TEXT EXCERPT =

Bisexual

Discovering My Bisexual Christian Identity

by Hannah Rachel Soldner

My first kiss was with my next-door neighbor—a young boy in my class. It was back when I didn’t know what it meant to be queer, what it meant to be bisexual, what it meant to be trans. We were together under a flagpole at recess, he told me that the previous night was “Hershey’s Kiss” night at his church.

He asked me if I wanted a kiss. I did. 

And so he leaned in and kissed me. It caught me off guard, but I wasn’t upset. I was the kind of child prone to affectionate gestures, and this boy was one of my closest friends.

My first more intentional kiss came a few years later. Another close friend, the granddaughter of one of the pastors at my church. We were playing with another of our girlfriends, we snuck away to her second-story bathroom, and we kissed.

I like both of these stories. They’re cute, and I’ve told both as my “First kiss” story. I like that I have two different stories for two different genders.

Relaying them now, I realize that both involve a necessary mention of faith. 

And it makes sense. My faith identity and my bisexual identity (even if I didn’t always have a word for it) go back as far as things can go. They are at the core to who I am, and any expression of myself will contain both.

EXERCISE REQUIREMENTS =
• a. In the essay on discovering a bisexual Christian identity, where were the two children when the boy mentioned "Hershey's Kiss" night at his church?
• b. Write the next part of the essay on discovering a bisexual Christian identity, picking up after its final sentence and keeping the first-person voice.

GIVEN RECORDS =
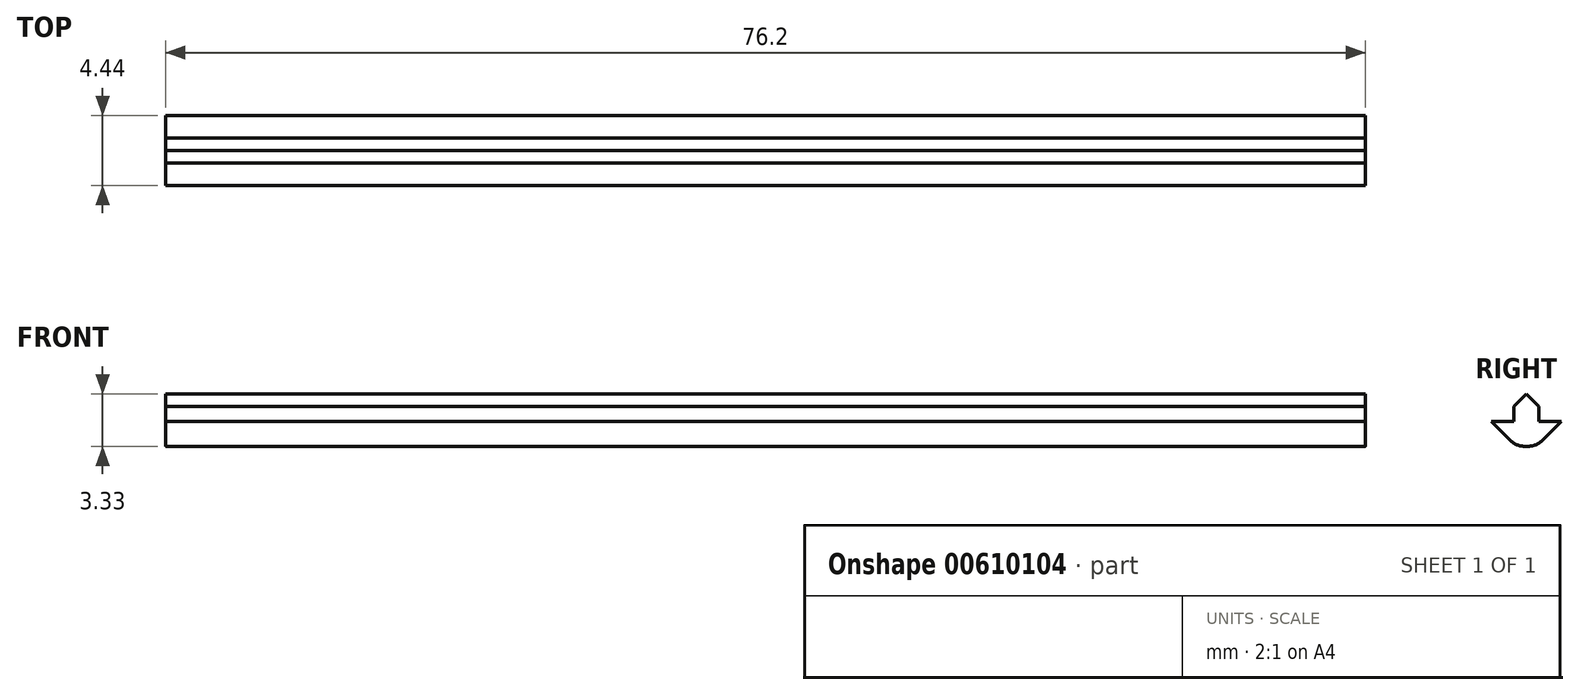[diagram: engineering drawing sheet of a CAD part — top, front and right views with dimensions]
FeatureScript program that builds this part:
annotation { "Feature Type Name" : "Feature", "Feature Type Description" : "" }
export const myFeature = defineFeature(function(context is Context, id is Id, definition is map)
    precondition{}
    {
        {
            var Q0;
            Q0=qCreatedBy(makeId("Top.planeOp"),FACE);
            var sketch = newSketch(context, id + "F0", { "sketchPlane" : qUnion([Q0])});
            skLineSegment(sketch, "E0.bottom", {"start": v(38.1, 3.18) * mm, "end": v(-38.1, 3.18) * mm});
            skLineSegment(sketch, "E0.top", {"start": v(38.1, -3.18) * mm, "end": v(-38.1, -3.18) * mm});
            skLineSegment(sketch, "E0.left", {"start": v(38.1, 3.18) * mm, "end": v(38.1, -3.18) * mm});
            skLineSegment(sketch, "E0.right", {"start": v(-38.1, 3.18) * mm, "end": v(-38.1, -3.18) * mm});
            skPoint(sketch, "E0.middle", {"position": v(0, 0) * mm});
            skLineSegment(sketch, "E1.bottom", {"start": v(38.1, 0.8) * mm, "end": v(-38.1, 0.8) * mm});
            skLineSegment(sketch, "E1.top", {"start": v(38.1, -0.8) * mm, "end": v(-38.1, -0.8) * mm});
            skLineSegment(sketch, "E1.left", {"start": v(38.1, 0.8) * mm, "end": v(38.1, -0.8) * mm});
            skLineSegment(sketch, "E1.right", {"start": v(-38.1, 0.8) * mm, "end": v(-38.1, -0.8) * mm});
            skSolve(sketch);
        }
        {
            var Q0;
            Q0=makeQuery(id+"F0.imprint","IMPRINT",FACE,{"disambiguationData":[TD([[makeQuery(id+"F0.imprint","IMPRINT",EDGE,{"derivedFrom":sQuery(id+"F0.wireOp",EDGE,"E1.bottom")}),1.0]])]});
            var Q1;
            {var subQ0=sQuery(id+"F0.wireOp",EDGE,"E0.top");Q1=makeQuery(id+"F0.imprint","IMPRINT",FACE,{"disambiguationData":[TD([[makeQuery(id+"F0.imprint","IMPRINT",EDGE,{"derivedFrom":subQ0}),-1.0]])]});}
            var Q2;
            {var subQ0=sQuery(id+"F0.wireOp",EDGE,"E0.bottom");Q2=makeQuery(id+"F0.imprint","IMPRINT",FACE,{"disambiguationData":[TD([[makeQuery(id+"F0.imprint","IMPRINT",EDGE,{"derivedFrom":subQ0}),1.0]])]});}
            extrude(context, id + "F1", {"entities" : qUnion([Q0, Q1, Q2]), "depth" : 1.59 * mm, "offsetDistance" : 25.4 * mm});
        }
        {
            var Q0;
            Q0=makeQuery(id+"F0.imprint","IMPRINT",FACE,{"disambiguationData":[TD([[makeQuery(id+"F0.imprint","IMPRINT",EDGE,{"derivedFrom":sQuery(id+"F0.wireOp",EDGE,"E1.bottom")}),1.0]])]});
            extrude(context, id + "F2", {"entities" : qUnion([Q0]), "operationType" : NewBodyOperationType.ADD, "depth" : 3.8 * mm, "offsetDistance" : 25.4 * mm});
        }
        {
            var Q0;
            Q0=makeQuery(id+"F2.opExtrude","CAP_EDGE",EDGE,{"disambiguationData":[OSD([sQuery(id+"F0.wireOp",EDGE,"E1.top")])],"isStart":false});
            var Q1;
            Q1=makeQuery(id+"F2.opExtrude","CAP_EDGE",EDGE,{"disambiguationData":[OSD([sQuery(id+"F0.wireOp",EDGE,"E1.bottom")])],"isStart":false});
            chamfer(context, id + "F3", {"entities" : qUnion([Q0, Q1]), "width" : 1.27 * mm, "tangentPropagation" : true});
        }
        {
            var Q0;
            Q0=makeQuery(id+"F1.opExtrude","CAP_EDGE",EDGE,{"disambiguationData":[OSD([sQuery(id+"F0.wireOp",EDGE,"E0.top")])],"isStart":true});
            var Q1;
            Q1=makeQuery(id+"F1.opExtrude","CAP_EDGE",EDGE,{"disambiguationData":[OSD([sQuery(id+"F0.wireOp",EDGE,"E0.bottom")])],"isStart":true});
            chamfer(context, id + "F4", {"entities" : qUnion([Q0, Q1]), "width" : 2.54 * mm, "tangentPropagation" : true});
        }
        {
            var Q0;
            {var subQ0=sQuery(id+"F0.wireOp",EDGE,"E0.top");Q0=makeQuery(id+"F4.opChamfer","BLEND_EDGE",EDGE,{"blendedFrom":[makeQuery(id+"F1.opExtrude","CAP_EDGE",EDGE,{"disambiguationData":[OSD([subQ0])],"isStart":true}),makeQuery(id+"F1.opExtrude","CAP_FACE",FACE,{"disambiguationData":[OSD([sQuery(id+"F0.wireOp",EDGE,"E0.bottom"),subQ0,sQuery(id+"F0.wireOp",EDGE,"E0.left"),sQuery(id+"F0.wireOp",EDGE,"E0.right"),sQuery(id+"F0.wireOp",EDGE,"E1.left"),sQuery(id+"F0.wireOp",EDGE,"E1.right")])],"isStart":true})],"blendedInto":[makeQuery(id+"F1.opExtrude","CAP_FACE",FACE,{"disambiguationData":[OSD([sQuery(id+"F0.wireOp",EDGE,"E0.bottom"),subQ0,sQuery(id+"F0.wireOp",EDGE,"E0.left"),sQuery(id+"F0.wireOp",EDGE,"E0.right"),sQuery(id+"F0.wireOp",EDGE,"E1.left"),sQuery(id+"F0.wireOp",EDGE,"E1.right")])],"isStart":true})]});}
            var Q1;
            {var subQ0=sQuery(id+"F0.wireOp",EDGE,"E0.bottom");Q1=makeQuery(id+"F4.opChamfer","BLEND_EDGE",EDGE,{"blendedFrom":[makeQuery(id+"F1.opExtrude","CAP_EDGE",EDGE,{"disambiguationData":[OSD([subQ0])],"isStart":true}),makeQuery(id+"F1.opExtrude","CAP_FACE",FACE,{"disambiguationData":[OSD([subQ0,sQuery(id+"F0.wireOp",EDGE,"E0.top"),sQuery(id+"F0.wireOp",EDGE,"E0.left"),sQuery(id+"F0.wireOp",EDGE,"E0.right"),sQuery(id+"F0.wireOp",EDGE,"E1.left"),sQuery(id+"F0.wireOp",EDGE,"E1.right")])],"isStart":true})],"blendedInto":[makeQuery(id+"F1.opExtrude","CAP_FACE",FACE,{"disambiguationData":[OSD([subQ0,sQuery(id+"F0.wireOp",EDGE,"E0.top"),sQuery(id+"F0.wireOp",EDGE,"E0.left"),sQuery(id+"F0.wireOp",EDGE,"E0.right"),sQuery(id+"F0.wireOp",EDGE,"E1.left"),sQuery(id+"F0.wireOp",EDGE,"E1.right")])],"isStart":true})]});}
            fillet(context, id + "F5", {"entities" : qUnion([Q0, Q1]), "radius" : 1.4 * mm, "tangentPropagation" : true, "allowEdgeOverflow" : false});
        }
    });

TASK-BY-TASK OUTPUTS =
• a. They were together under a flagpole at recess.

• b.
In my previous writing for Believe Out Loud, I’ve done a lot of discussion about how I, and by extension others, create and live into our identity. I’ve written about searching my local churches and communities for people like me. I talked about looking for a theology that speaks to me. And I talked about the importance of helping those younger, both in physical age and also newer to identity, to understand themselves.

Mostly these reflections have been about my faith and gender identity, but the same identity questions hold true when I consider my sexuality.

It’s great to be bisexual, but what kind of bisexual am I? 

This question is harder for me than the question of gender. Bisexuality did not always have the level of commonality, of community, that gender has. It dawns on me now that I’ve never been in a space just for bisexual Christians.

With other trans people, I found a kind of language of common experience. With bisexuality, I sometimes had trouble even defining what the word meant.

And—people have misconceptions, or different conceptions, and specific requirements I had to achieve or avoid. I asked myself so many questions.

Did I have to be attracted to genders equally, or intimate with genders equally, and was I limited to only two genders and/or sexes? No, no, and no. Could I like the same things in different people, or did I like certain things only in certain genders? It turns out that the things I like in a partner are more or less consistent across genders. Could I be some form of monogamous, or not? Totally. Was this just a stepping-stone to one form or monosexuality or another? So far, no.

Could I have my own unique answers to these questions and still hold the same identity as other bisexuals?

We do a lot of this work in our faith lives. At least I did. Though I’ve been a lifelong Christian, I grew up in one denomination before I moved to another, then became nondenominational, then moved through two more. Each had its own beliefs and its own culture, but they each stirred something in me, and I loved them.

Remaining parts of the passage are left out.